Assignment: Pull every line with "Adenocarcinoma" from the data.

Provided data:
┄┄┄┄┄┄
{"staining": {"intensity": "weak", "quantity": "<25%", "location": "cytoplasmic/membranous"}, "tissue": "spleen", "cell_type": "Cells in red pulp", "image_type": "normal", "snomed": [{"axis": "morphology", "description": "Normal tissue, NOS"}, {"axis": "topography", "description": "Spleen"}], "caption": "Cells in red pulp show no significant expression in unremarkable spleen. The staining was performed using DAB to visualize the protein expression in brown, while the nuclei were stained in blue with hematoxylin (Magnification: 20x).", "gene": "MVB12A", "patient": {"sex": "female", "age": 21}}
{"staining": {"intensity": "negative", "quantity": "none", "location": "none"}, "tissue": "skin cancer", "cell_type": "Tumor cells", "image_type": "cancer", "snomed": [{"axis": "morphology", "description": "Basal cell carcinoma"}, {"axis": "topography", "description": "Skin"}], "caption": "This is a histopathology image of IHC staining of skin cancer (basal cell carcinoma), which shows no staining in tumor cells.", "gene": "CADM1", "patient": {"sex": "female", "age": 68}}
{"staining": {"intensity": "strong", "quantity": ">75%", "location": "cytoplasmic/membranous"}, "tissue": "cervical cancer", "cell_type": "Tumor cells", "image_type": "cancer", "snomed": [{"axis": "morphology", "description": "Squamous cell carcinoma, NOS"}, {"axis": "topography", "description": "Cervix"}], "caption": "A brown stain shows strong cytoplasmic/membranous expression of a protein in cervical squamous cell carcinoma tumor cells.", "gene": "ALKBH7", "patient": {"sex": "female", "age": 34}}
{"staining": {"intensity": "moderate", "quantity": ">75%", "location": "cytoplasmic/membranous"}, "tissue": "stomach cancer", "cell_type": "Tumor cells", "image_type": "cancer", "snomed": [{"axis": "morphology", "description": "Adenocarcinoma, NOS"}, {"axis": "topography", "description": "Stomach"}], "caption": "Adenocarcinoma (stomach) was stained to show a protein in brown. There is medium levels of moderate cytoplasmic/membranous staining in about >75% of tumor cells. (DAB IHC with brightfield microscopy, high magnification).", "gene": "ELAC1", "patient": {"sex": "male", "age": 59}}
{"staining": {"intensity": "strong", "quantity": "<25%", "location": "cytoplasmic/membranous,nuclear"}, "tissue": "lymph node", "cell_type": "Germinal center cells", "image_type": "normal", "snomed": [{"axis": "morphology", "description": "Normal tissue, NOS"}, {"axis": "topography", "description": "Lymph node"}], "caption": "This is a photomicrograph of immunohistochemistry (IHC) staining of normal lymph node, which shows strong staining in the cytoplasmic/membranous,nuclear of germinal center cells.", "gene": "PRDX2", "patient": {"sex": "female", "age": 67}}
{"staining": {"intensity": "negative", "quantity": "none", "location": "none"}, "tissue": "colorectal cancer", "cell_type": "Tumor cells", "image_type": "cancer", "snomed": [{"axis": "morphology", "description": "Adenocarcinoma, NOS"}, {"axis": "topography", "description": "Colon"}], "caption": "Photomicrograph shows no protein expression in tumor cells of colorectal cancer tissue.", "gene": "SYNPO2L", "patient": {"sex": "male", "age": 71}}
┄┄┄┄┄┄
Task result:
{"staining": {"intensity": "moderate", "quantity": ">75%", "location": "cytoplasmic/membranous"}, "tissue": "stomach cancer", "cell_type": "Tumor cells", "image_type": "cancer", "snomed": [{"axis": "morphology", "description": "Adenocarcinoma, NOS"}, {"axis": "topography", "description": "Stomach"}], "caption": "Adenocarcinoma (stomach) was stained to show a protein in brown. There is medium levels of moderate cytoplasmic/membranous staining in about >75% of tumor cells. (DAB IHC with brightfield microscopy, high magnification).", "gene": "ELAC1", "patient": {"sex": "male", "age": 59}}
{"staining": {"intensity": "negative", "quantity": "none", "location": "none"}, "tissue": "colorectal cancer", "cell_type": "Tumor cells", "image_type": "cancer", "snomed": [{"axis": "morphology", "description": "Adenocarcinoma, NOS"}, {"axis": "topography", "description": "Colon"}], "caption": "Photomicrograph shows no protein expression in tumor cells of colorectal cancer tissue.", "gene": "SYNPO2L", "patient": {"sex": "male", "age": 71}}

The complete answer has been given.